Monday, December 01, 2014

Das Geheimnis von Bromford - Teil 1

SPEEDY'S
SANDWICH BAR & CAFÉ
BREAKFAST • LUNCH • PASTA

"Kannst Du heute mal bezahlen?" fragt das Lama nach dem Essen.

Wir sitzen zwischen vorweihnachtlicher Dekoration in Speedy's Sandwich Bar & Café und essen Spaghetti mit grüner Soße. Unser Kellner ist heute ein langer, dünner blässlicher Typ mit dunklen Haaren und stechenden Augen in einem dicken Wollmantel mit hochgeschlagenem Kragen. Von dem Besitzer des Cafés, dem kleinen, mausartigen Speedy, seinem Schnurrbart und dem auffälligen Sombrero keine Spur.

"Heute?" frage ich. "Mal?" frage ich. "Ich muss immer bezahlen, weil Du nie Geld mitnimmst."

"Tja", sagt das Lama lächelnd. "So ist das in der Welt. Der eine hat den Beutel, der andere hat das Geld."

Damit spielt es auf den Jutebeutel an, den es immer über der Schulter trägt. Aber wem will ich hier eigentlich etwas vormachen? OK, ich gebe es zu: Ich plagiiere hier mal wieder den Marc-Uwe Kling und was das Lama sagt, sagt eigentlich das kommunistische Känguru und was der Ich-Erzähler, also der Bromford, also ich sage oder sagt und tut oder tue, sagt und tut eigentlich der andere Ich-Erzähler, also der Kleinkünstler, also der… Sie wissen schon, was ich meine…

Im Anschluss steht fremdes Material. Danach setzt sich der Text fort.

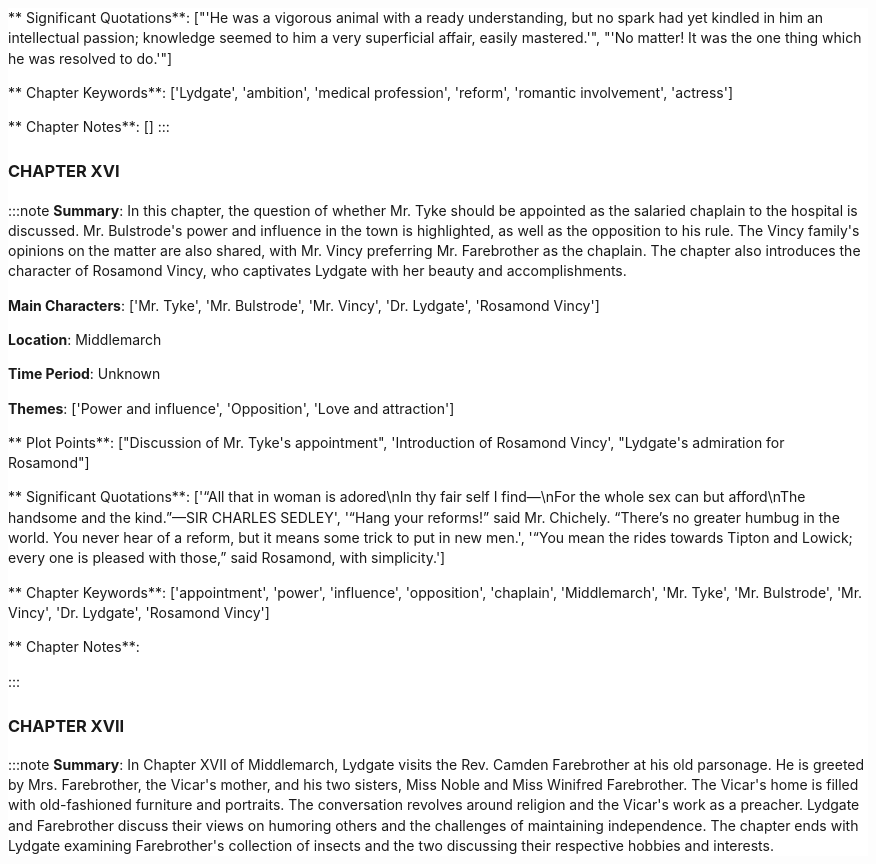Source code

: ** Significant Quotations**:
["'He was a vigorous animal with a ready understanding, but no spark had yet kindled in him an intellectual passion; knowledge seemed to him a very superficial affair, easily mastered.'", "'No matter! It was the one thing which he was resolved to do.'"]

** Chapter Keywords**:
['Lydgate', 'ambition', 'medical profession', 'reform', 'romantic involvement', 'actress']

** Chapter Notes**:
[]
:::

### CHAPTER XVI
:::note
**Summary**:
In this chapter, the question of whether Mr. Tyke should be appointed as the salaried chaplain to the hospital is discussed. Mr. Bulstrode's power and influence in the town is highlighted, as well as the opposition to his rule. The Vincy family's opinions on the matter are also shared, with Mr. Vincy preferring Mr. Farebrother as the chaplain. The chapter also introduces the character of Rosamond Vincy, who captivates Lydgate with her beauty and accomplishments.

**Main Characters**:
['Mr. Tyke', 'Mr. Bulstrode', 'Mr. Vincy', 'Dr. Lydgate', 'Rosamond Vincy']

**Location**:
Middlemarch

**Time Period**:
Unknown

**Themes**:
['Power and influence', 'Opposition', 'Love and attraction']

** Plot Points**:
["Discussion of Mr. Tyke's appointment", 'Introduction of Rosamond Vincy', "Lydgate's admiration for Rosamond"]

** Significant Quotations**:
['“All that in woman is adored\nIn thy fair self I find—\nFor the whole sex can but afford\nThe handsome and the kind.”—SIR CHARLES SEDLEY', '“Hang your reforms!” said Mr. Chichely. “There’s no greater humbug in the world. You never hear of a reform, but it means some trick to put in new men.', '“You mean the rides towards Tipton and Lowick; every one is pleased with those,” said Rosamond, with simplicity.']

** Chapter Keywords**:
['appointment', 'power', 'influence', 'opposition', 'chaplain', 'Middlemarch', 'Mr. Tyke', 'Mr. Bulstrode', 'Mr. Vincy', 'Dr. Lydgate', 'Rosamond Vincy']

** Chapter Notes**:

:::

### CHAPTER XVII
:::note
**Summary**:
In Chapter XVII of Middlemarch, Lydgate visits the Rev. Camden Farebrother at his old parsonage. He is greeted by Mrs. Farebrother, the Vicar's mother, and his two sisters, Miss Noble and Miss Winifred Farebrother. The Vicar's home is filled with old-fashioned furniture and portraits. The conversation revolves around religion and the Vicar's work as a preacher. Lydgate and Farebrother discuss their views on humoring others and the challenges of maintaining independence. The chapter ends with Lydgate examining Farebrother's collection of insects and the two discussing their respective hobbies and interests.
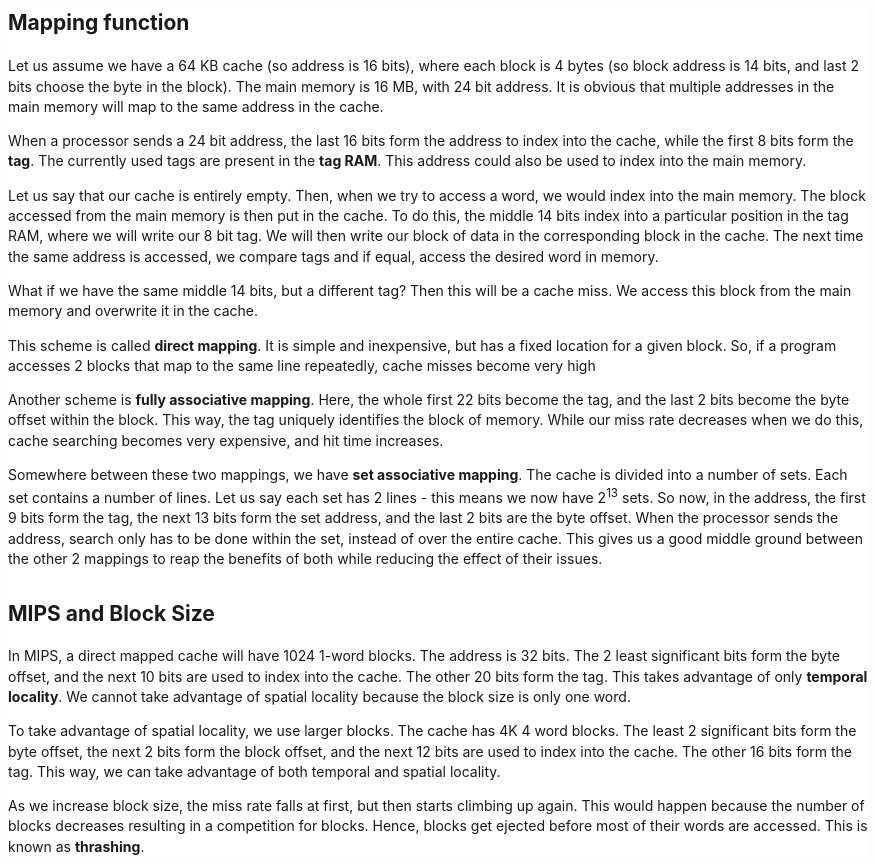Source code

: ## Mapping function

Let us assume we have a 64 KB cache (so address is 16 bits), where each block is 4 bytes (so block address is 14 bits, and last 2 bits choose the byte in the block). The main memory is 16 MB, with 24 bit address. It is obvious that multiple addresses in the main memory will map to the same address in the cache.

When a processor sends a 24 bit address, the last 16 bits form the address to index into the cache, while the first 8 bits form the **tag**. The currently used tags are present in the **tag RAM**. This address could also be used to index into the main memory. 

Let us say that our cache is entirely empty. Then, when we try to access a word, we would index into the main memory. The block accessed from the main memory is then put in the cache. To do this, the middle 14 bits index into a particular position in the tag RAM, where we will write our 8 bit tag. We will then write our block of data in the corresponding block in the cache. The next time the same address is accessed, we compare tags and if equal, access the desired word in memory. 

What if we have the same middle 14 bits, but a different tag? Then this will be a cache miss. We access this block from the main memory and overwrite it in the cache.

This scheme is called **direct mapping**. It is simple and inexpensive, but has a fixed location for a given block. So, if a program accesses 2 blocks that map to the same line repeatedly, cache misses become very high

Another scheme is **fully associative mapping**. Here, the whole first 22 bits become the tag, and the last 2 bits become the byte offset within the block. This way, the tag uniquely identifies the block of memory. While our miss rate decreases when we do this, cache searching becomes very expensive, and hit time increases.

Somewhere between these two mappings, we have **set associative mapping**. The cache is divided into a number of sets. Each set contains a number of lines. Let us say each set has 2 lines - this means we now have $2^{13}$ sets. So now, in the address, the first 9 bits form the tag, the next 13 bits form the set address, and the last 2 bits are the byte offset. When the processor sends the address, search only has to be done within the set, instead of over the entire cache. This gives us a good middle ground between the other 2 mappings to reap the benefits of both while reducing the effect of their issues.

## MIPS and Block Size

In MIPS, a direct mapped cache will have 1024 1-word blocks. The address is 32 bits. The 2 least significant bits form the byte offset, and the next 10 bits are used to index into the cache. The other 20 bits form the tag. This takes advantage of only **temporal locality**. We cannot take advantage of spatial locality because the block size is only one word.

To take advantage of spatial locality, we use larger blocks. The cache has 4K 4 word blocks. The least 2 significant bits form the byte offset, the next 2 bits form the block offset, and the next 12 bits are used to index into the cache. The other 16 bits form the tag. This way, we can take advantage of both temporal and spatial locality.

As we increase block size, the miss rate falls at first, but then starts climbing up again. This would happen because the number of blocks decreases resulting in a competition for blocks. Hence, blocks get ejected before most of their words are accessed. This is known as **thrashing**.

"Ja, aber vielleicht hat der andere irgendwann keine Lust mehr, den einen durchzufüttern."

"Welcher andere?" fragt das Lama.

"Na ich!" sage ich.

"Ach Du immer mit Deinem ich. Ich, ich , ich, ich, ich. Wie in Deinen Geschichten: Ich wache auf. Ich gehe ans Telefon. Ich fahre Bahn. Ich sage, ich frage, ich denke, ich will."

"Willst Du damit kritisieren, dass ich nur Ich-Erzähler-Geschichten schreibe?"

"Nein, nein", sagt das Lama. "Jeder wie er's kann. Das ist halt am einfachsten."

"Ich könnte auch die Erzählperspektive wechseln", sagte Bromford aufgebracht. "Jetzt bist Du der Erzähler."

Ich schüttelte den Kopf, steckte heimlich den Aschenbecher des Restaurants in meinen Beutel und sagte: "Das ändert doch nichts. Immer noch schreibst Du als Ich-Erzähler."

Bromford stutzte.

"Kein Problem. Kein Problem", sagte er dann. "Allwissender Erzähler."

Die Kritik an seinem Werk hatte die Aufmerksamkeit des braunhaarigen, mittelgroßen Mannes so in Beschlag genommen, dass ihm darüber entging, dass das Lama, welches in naher Zukunft eine böse Überraschung erleben würde, einmal mehr geschickt das Thema gewechselt hatte, um von seinen eigenen – finanziellen – Unzulänglichkeiten abzulenken.

"Moment mal!" ruft Bromford. "Du willst doch hier bloß ablenken."

Aber das Lama hatte das Restaurant schon längst unauffällig verlassen.

Lange noch saß Bromford an seinem Tisch, dachte über das Geschehene nach und verfluchte seinen Kompagnon. Er konnte ja nicht wissen, dass das Lama in diesem Moment auf der Straße von einem Bus, nein, einem Truck, einem 40-Tonner, dessen übermüdeter Fahrer immer wieder in Sekundenschlaf verfiel…

"Untersteh Dich!" rief das Lama, welches plötzlich wieder zur Tür reinstürmte und zehn Euro auf den Tisch knallte.

"Hier! Und jetzt lass diesen 'allwissend, allmächtig'-Scheiß."

" 'Okay', sage ich", schrieb Bromford. Aber in Wahrheit hatte er Blut geleckt. Die nächste Geschichte würde er aus der Perspektive eines Aschenbechers schreiben. Eines heldenhaften Aschenbechers in Gefangenschaft eines heimtückischen Paarhufers.

***********

Und irgendwo in einem Verlies tief unter der Whitaker Lane 666 sitzt ein Pinguin in einem großen, weißen Ledersessel, streichelt mit seiner schwarzen Flosse eine weiße Perserkatze und murmelt vor sich hin:

"Das Geheimnis von Bromford wird in vierundzwanzig Tagen enthüllt werden."

1 comment:

  1. Juch Hu, Adventskalender Geschichten aus und von Bromford. Ui, ui, ui ein Pinguin im Verlies der Whitaker Lane und dann auch noch mit einer weißen Perserkatze...Sehr mysteriös und spannend!